Problem was, in the original there were four phone lines snaking across the clouds right in the middle. I always hesitated posting that picture because it ruined the mood - "Just ignore those phone lines and focus on the concept of the shot - what was intended - the majesty behind the imperfection...." Yeah, right.
Well, I've tried fixing shots but never found a program that did it easily and cheaply - until now. Recently I've received a MacBook Air. After years of working mostly on Windows, I've been playing around with iPhoto. And there's this cool little "Retouch" button in the Edit section.
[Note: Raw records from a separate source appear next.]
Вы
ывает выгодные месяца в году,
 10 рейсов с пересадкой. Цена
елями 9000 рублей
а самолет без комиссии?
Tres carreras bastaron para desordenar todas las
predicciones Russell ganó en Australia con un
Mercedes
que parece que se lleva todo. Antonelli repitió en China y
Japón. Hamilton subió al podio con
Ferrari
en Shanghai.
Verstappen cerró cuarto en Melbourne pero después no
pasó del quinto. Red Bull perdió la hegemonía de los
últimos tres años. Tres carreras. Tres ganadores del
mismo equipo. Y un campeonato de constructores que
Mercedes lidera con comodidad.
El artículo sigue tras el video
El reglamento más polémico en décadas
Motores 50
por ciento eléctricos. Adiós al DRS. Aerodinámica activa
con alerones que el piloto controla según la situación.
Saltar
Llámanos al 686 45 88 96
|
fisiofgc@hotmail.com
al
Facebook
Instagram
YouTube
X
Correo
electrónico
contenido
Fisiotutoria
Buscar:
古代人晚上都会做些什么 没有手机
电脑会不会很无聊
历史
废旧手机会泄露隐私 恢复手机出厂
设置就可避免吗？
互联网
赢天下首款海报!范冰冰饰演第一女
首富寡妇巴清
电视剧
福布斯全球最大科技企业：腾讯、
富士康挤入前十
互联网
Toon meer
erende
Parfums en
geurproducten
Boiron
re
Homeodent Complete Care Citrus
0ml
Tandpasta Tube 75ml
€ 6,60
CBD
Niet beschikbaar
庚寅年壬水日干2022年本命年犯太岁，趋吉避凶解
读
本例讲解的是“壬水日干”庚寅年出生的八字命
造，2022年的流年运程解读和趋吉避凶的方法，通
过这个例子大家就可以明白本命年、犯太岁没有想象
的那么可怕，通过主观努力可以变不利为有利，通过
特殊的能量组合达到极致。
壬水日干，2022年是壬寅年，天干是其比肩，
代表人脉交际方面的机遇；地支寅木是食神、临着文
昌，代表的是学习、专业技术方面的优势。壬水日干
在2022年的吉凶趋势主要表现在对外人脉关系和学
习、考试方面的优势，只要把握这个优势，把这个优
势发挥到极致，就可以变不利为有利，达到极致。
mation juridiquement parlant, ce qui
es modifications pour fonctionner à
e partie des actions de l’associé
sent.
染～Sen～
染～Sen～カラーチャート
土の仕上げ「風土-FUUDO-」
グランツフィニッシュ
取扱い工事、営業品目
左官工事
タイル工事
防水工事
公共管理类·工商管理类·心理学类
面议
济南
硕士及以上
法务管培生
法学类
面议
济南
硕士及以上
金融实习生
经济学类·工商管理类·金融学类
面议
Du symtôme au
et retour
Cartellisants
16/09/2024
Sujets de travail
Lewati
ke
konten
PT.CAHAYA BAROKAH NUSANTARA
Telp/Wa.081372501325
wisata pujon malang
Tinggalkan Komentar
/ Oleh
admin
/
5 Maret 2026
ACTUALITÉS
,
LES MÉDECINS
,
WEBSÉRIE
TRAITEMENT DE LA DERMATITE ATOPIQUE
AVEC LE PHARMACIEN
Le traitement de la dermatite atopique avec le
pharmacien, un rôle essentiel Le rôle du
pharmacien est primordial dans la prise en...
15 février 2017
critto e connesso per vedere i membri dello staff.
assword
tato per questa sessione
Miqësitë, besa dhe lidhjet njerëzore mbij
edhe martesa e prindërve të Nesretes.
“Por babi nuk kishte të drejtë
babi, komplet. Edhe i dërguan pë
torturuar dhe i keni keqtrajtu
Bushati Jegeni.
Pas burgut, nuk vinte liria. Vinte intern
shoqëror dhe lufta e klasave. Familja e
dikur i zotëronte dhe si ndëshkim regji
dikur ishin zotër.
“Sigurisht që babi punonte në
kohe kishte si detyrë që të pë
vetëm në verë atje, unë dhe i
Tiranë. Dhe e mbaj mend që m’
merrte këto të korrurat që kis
Now I remember "retouch" from my days as a professional darkroom technician at Drewry Photocolor in Burbank in my twenties, when I did all the black and white custom enlargements for a couple of years. Eventually, I got so good I could spend all day exposing light on photo paper that I could enlarge 175 pictures, then throw them all in the developer at the end of the day, one after another, and every single image would come up perfectly and stop at the right exposure without having to whip it out of the developer into the "stop." (It used to drive my boss crazy 'cause his job was to dry all those prints that popped out just before closing! - Of course, that's why I did it....)
So, I thought "retouch" - hmmmmm... I wonder if the technology has gotten that good. I clicked the button. I adjust my "retouch brush" size. I whipped it along one of the phone lines and voila! - the damned thing vanished, like was never even there! Amazing!
In short order, all four lines were gone and the photo fulfills its true potential. But it made me think - does that same kind of retouching go on in life as well? Of course it does. In our memories we keep alive the parts we want and let the rest of the picture fade away until important parts of what things were really like - what really happened, are missing as if they never existed.
And so, all that we think is true, all we base our current decisions upon, has been purified, altered - in short, retouched. So, I'm keeping the original photo around so that I never forget the truth of the matter, even though I'm likely to only show around the perfected version to those who (aside from this post) will never know.
And I suppose that would be a good approach in life as well - to purify what I project, but never lose track of the reality of the situation in my own head.